And, just as much as you have given me good advice for the departure, you have also given me equally good advice for the remainder of the remainder of my time here, however short or long that happens to be. Your words, "shambling under the weight of soul-devouring bitterness" ought to be written across the sky, but I assure you they are now written on my soul, as well, and I see a progressive abandoning of things I have carried, wrongly, for years. Just as the Epistle to the Hebrews tells us to drop the weight of the sins that so easily beset us, so the memories and resentments (even if, in human terms, justified) need also to be dropped if they weight me down or continue to devour my soul.
There is a passage in the Old Testament book of Solomon's Proverbs that speaks of iron sharpening iron. In the same way Poets sharpen Poets; in the same way you, in the grandeur of your superlative perspective on all things, have reached down to me to help me in the lightening of my load as I continue to proceed forward on what I believe to be my final pathway. A little over three years ago, I was admitted to the magnificence of your Poetry by what seemed like random (but, now I know, it was very much directed) browsing; and, in this comment to which I am replying, you have admitted me to your wisdom. You have not only spoken as a Poet, but as a healer and an encourager.
#####
◆ **Questions to answer**
A) Reproduce the portion of the reply to the poet between "And, just as" and "devour my soul.", inclusive.
B) Carry on the reply to the poet from its final sentence.

◆ **Data under study**
#####
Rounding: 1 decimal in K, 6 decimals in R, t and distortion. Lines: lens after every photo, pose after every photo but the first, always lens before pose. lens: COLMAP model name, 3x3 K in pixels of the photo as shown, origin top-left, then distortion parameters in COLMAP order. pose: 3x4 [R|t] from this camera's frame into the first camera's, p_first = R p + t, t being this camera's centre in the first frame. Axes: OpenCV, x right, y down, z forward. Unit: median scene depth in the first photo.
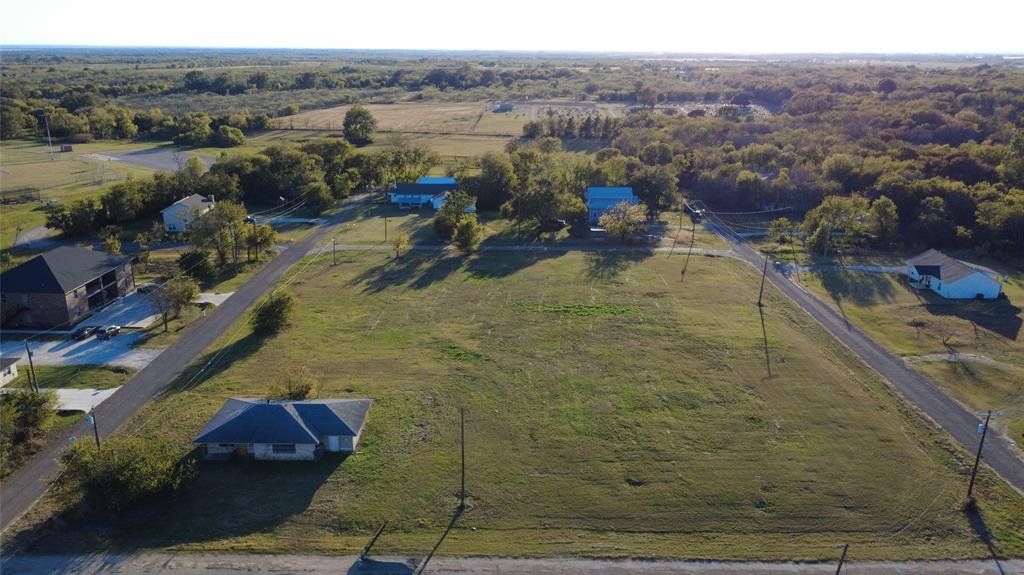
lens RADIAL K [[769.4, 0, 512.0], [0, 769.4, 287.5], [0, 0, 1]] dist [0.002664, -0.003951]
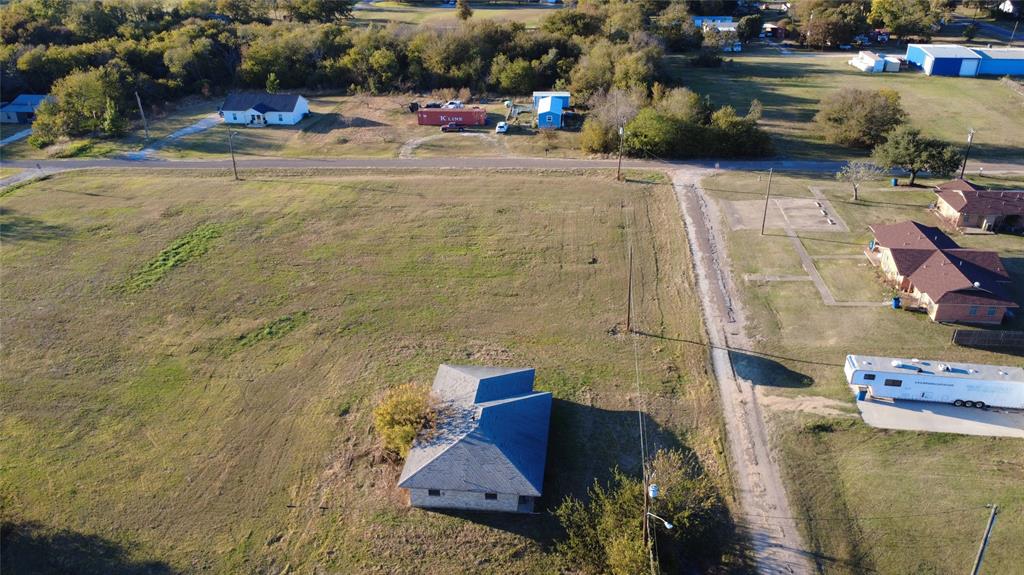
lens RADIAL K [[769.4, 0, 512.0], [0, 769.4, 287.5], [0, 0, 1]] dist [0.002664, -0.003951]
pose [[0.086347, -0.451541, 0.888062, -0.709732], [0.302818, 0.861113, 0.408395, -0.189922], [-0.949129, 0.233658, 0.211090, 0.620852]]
#####
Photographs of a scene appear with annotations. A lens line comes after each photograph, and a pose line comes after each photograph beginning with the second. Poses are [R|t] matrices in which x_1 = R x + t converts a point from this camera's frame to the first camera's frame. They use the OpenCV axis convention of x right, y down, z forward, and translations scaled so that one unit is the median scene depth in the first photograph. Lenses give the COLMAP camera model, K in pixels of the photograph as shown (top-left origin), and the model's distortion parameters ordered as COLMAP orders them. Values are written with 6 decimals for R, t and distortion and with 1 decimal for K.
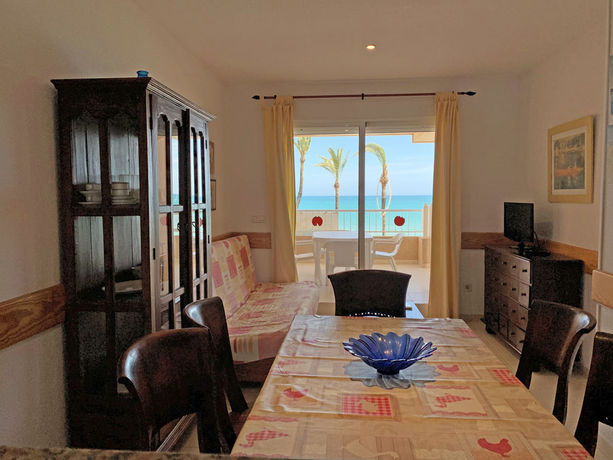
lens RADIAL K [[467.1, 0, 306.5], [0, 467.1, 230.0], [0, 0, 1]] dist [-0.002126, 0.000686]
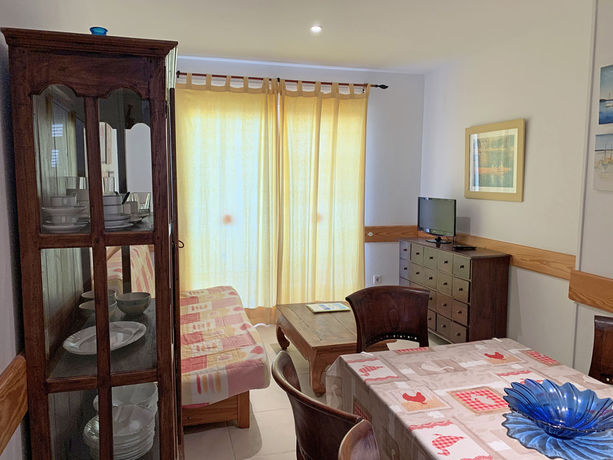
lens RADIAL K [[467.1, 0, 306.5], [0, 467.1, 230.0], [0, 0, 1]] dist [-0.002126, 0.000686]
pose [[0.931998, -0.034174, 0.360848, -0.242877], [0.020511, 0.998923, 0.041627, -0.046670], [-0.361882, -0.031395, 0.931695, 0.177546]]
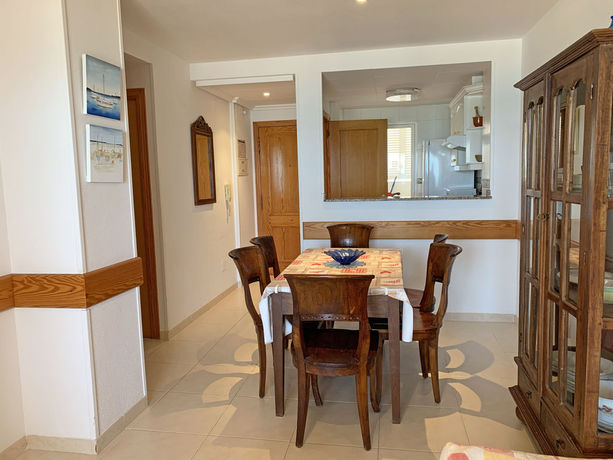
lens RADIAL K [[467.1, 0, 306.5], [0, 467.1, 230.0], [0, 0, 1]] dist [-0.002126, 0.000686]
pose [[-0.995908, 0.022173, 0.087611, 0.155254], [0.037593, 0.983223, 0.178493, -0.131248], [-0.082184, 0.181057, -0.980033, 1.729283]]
#####
◆ **Response list**
A)
And, just as much as you have given me good advice for the departure, you have also given me equally good advice for the remainder of the remainder of my time here, however short or long that happens to be. Your words, "shambling under the weight of soul-devouring bitterness" ought to be written across the sky, but I assure you they are now written on my soul, as well, and I see a progressive abandoning of things I have carried, wrongly, for years. Just as the Epistle to the Hebrews tells us to drop the weight of the sins that so easily beset us, so the memories and resentments (even if, in human terms, justified) need also to be dropped if they weight me down or continue to devour my soul.

B)
I apologize if this reply as seemed perhaps to personal, or too detailed from my history, or anything like that. I will not change or delete a single word, because I think this is the reply I was meant to offer, gratefully and eagerly, to your superb comment. Despite those who disagree with or disbelieve it, there is a real community here on PostPoems---and in reaching out to me with your wise comments, and with the intention to help me get ready for the eventual launch day, you have proven beyond anyone's skepticism that the community does exist, and that our greatest Poets here help other poets with more than just a literary analysis of a given poem. For three years, I have been indebted to you for the joy your Poetry has brought me; now, going forward, I am even more indebted for your wisdom and the many personal reach-outs to help me along this path. I sincerely thank you. Those two words are small, but they are all I have; and perhaps because they are all that I have, that will give you, or anyone else who read this, some idea of the greatness and vastness of your wisdom.
(And on a very, very personal level, I am always so pleased when you work my screen name into one of your comments. Others may accuse me of arrogance or egotism in admitting this, but I admit it with the joy of a little kid who has just found another Easter egg.)